Microsoft Wins Browser War, Abandons 'Innovation'
rocketjam writes "Web developers are expressing frustration with Microsoft's apparent abandonment of its 'operating-system-integrated' Internet Explorer web browser. An article on C-Net points up the efforts of the Web Standards Project as well as Adobe Systems to prompt Microsoft to fix long-standing Cascading Style Sheet bugs in IE as well as continuing to add other improvements which have virtually ceased since Microsoft won the browser war. While alternatives such as the Mozilla Project and the Opera browser still exist, their marketshare is miniscule." In a related story, an anonymous reader points out that the bugs aren't just in rendering, they're security holes as well: "iDefense and eEye have basically said that Internet Explorer is full of holes and just surfing the Web using it is "unsafe". There's 31 un-patched holes in IE, but MS won't talk about it... It took them nearly a month to roll out a new patch after this one was found to be more or less useless."
I switched to Mozilla a few months ago. Not out of zeal, but because Mozilla's better software. And it's hard to beat that native pop-up blocking. Using Mozilla, I forget that the web is infested with pop-up ads. When I have to use IE for some reason, I'm quickly reminded.
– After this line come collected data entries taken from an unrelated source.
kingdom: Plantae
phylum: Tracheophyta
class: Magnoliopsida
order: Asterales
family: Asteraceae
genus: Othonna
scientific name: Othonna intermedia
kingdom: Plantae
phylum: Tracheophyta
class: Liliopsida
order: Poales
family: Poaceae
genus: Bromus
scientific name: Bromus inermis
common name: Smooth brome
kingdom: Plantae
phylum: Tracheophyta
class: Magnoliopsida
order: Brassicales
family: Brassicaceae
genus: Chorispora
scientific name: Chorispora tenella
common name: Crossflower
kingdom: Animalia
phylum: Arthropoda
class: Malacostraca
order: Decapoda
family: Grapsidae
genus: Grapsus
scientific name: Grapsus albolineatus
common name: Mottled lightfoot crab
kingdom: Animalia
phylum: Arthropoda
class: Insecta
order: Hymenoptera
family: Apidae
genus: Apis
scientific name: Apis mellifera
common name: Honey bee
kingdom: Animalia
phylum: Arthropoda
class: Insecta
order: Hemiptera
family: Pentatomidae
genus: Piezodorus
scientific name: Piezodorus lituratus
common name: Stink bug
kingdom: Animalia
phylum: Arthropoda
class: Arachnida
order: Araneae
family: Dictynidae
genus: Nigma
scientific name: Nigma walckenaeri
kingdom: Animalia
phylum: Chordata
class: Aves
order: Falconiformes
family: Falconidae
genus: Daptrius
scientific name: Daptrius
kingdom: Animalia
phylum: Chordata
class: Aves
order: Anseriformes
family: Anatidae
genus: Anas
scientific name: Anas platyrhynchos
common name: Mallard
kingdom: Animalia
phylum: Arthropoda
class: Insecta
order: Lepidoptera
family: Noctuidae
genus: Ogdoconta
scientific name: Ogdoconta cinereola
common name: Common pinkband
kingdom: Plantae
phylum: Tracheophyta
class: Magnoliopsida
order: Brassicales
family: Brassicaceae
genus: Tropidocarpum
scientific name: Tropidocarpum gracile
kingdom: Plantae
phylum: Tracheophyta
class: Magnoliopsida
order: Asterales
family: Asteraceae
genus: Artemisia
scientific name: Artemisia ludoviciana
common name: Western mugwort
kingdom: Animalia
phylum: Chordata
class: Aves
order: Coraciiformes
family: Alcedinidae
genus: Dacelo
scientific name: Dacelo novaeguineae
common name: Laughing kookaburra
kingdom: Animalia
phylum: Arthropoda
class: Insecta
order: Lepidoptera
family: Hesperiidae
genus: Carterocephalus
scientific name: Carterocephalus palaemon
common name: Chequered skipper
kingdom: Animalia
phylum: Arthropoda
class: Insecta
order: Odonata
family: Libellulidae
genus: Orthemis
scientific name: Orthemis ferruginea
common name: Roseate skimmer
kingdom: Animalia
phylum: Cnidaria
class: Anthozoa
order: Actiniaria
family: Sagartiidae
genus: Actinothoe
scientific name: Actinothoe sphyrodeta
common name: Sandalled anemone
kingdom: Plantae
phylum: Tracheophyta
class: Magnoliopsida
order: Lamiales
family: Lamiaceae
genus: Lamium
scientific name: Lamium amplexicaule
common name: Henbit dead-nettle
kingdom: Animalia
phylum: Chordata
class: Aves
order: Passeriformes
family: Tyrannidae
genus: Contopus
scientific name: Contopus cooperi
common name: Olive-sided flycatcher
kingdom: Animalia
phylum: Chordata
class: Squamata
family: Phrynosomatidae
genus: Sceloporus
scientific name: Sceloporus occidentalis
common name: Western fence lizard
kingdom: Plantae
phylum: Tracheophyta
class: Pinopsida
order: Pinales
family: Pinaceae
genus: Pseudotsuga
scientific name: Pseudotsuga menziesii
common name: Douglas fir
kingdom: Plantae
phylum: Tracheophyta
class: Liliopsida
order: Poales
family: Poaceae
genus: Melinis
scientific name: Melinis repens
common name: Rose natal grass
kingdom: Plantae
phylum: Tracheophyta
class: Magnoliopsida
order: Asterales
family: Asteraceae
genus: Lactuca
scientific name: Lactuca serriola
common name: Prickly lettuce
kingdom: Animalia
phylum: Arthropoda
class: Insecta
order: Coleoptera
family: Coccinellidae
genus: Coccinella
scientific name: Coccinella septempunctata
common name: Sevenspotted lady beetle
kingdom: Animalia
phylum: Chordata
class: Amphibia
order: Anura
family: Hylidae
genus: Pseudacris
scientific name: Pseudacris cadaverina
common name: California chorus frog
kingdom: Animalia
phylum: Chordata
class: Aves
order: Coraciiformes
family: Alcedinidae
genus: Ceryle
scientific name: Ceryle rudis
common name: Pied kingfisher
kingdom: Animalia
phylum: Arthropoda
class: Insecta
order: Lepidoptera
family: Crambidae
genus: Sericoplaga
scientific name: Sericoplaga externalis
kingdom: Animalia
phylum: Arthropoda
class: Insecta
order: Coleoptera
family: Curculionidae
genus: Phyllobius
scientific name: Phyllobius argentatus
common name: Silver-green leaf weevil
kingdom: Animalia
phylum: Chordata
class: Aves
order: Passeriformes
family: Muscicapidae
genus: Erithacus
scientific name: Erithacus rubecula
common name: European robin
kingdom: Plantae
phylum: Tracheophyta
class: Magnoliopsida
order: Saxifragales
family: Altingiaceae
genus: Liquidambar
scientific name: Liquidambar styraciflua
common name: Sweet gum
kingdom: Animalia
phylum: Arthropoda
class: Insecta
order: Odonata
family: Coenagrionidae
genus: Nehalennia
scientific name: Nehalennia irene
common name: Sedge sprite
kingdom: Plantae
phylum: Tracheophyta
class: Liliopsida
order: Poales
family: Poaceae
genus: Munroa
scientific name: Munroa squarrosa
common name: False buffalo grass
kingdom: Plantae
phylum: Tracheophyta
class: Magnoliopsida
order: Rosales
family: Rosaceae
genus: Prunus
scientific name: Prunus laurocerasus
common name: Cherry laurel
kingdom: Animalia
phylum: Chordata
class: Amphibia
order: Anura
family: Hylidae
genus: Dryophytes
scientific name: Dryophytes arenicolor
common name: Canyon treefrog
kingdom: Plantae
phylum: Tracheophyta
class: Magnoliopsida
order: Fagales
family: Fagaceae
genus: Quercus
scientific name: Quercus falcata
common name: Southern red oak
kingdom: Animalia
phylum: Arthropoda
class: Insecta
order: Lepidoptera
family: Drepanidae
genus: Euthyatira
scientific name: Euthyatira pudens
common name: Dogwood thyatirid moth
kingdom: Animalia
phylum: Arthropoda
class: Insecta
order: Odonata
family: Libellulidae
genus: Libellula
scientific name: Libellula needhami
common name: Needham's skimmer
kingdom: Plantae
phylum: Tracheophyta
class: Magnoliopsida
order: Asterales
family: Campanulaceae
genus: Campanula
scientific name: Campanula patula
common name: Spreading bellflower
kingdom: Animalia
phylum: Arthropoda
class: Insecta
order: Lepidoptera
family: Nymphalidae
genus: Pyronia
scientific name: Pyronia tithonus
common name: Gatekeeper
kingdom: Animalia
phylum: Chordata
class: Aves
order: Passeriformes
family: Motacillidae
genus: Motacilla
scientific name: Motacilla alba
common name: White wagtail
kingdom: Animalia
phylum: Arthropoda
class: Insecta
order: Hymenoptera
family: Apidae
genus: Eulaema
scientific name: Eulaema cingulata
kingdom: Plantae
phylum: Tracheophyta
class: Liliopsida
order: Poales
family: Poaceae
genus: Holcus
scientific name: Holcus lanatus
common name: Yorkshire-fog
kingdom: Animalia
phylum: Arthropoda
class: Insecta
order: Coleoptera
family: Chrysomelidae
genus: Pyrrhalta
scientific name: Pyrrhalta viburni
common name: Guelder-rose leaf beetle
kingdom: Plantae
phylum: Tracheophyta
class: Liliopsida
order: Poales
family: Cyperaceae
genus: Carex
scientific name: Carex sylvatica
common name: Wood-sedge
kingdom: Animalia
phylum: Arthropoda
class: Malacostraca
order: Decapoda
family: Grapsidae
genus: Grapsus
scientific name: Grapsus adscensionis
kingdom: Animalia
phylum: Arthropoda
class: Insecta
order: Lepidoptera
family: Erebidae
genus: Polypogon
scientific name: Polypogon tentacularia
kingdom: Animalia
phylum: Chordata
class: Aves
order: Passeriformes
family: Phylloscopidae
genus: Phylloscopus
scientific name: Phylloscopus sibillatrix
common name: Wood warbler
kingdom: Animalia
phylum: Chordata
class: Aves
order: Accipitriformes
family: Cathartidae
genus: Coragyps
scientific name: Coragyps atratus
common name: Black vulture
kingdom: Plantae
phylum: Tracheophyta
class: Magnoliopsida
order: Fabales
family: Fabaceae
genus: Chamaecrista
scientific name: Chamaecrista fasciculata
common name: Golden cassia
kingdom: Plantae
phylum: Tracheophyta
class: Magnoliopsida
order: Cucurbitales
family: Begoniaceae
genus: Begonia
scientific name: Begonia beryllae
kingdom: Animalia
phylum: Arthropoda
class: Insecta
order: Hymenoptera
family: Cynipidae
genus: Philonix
Try Avant Browser if you must use IE. It adds a shell around the browser for tab integration, popup blocking, and all those other goodies you like best about Opera and Mozilla.
Sadly, it can't do anything for IE's HTML or CSS support....
First of all, I think the difference between #3366CC and #0066CC is quite noticible, but that's beside the point. The reality is that IE is actually operating the way it's supposed to - the PNG standard includes a feature called "gamma correction" where a gamma number is stored into the PNG image and the given viewer is supposed to correct for the gamma on their system.
Obviously, something's wrong with the gamma support in one of the applications - either Photoshop is saving an incorrect gamma value, or IE is using an incorrect gamma correction routine and is making the image darker than it really is.
For web use, you should disable gamma correction by not saving it to the PNG file - this will prevent gamma correction from taking place and make a #3366CC color come out as #3366CC in any viewer so that it matches an HTML #3366CC. It's a simple checkbox in the Gimp (where I do most of my simple PNG editing - I'm a programmer, not a graphic artist), but I don't know how to do it through Photoshop. I'd imagine it's possible, though.
You are in a maze of twisty little relative jumps, all alike.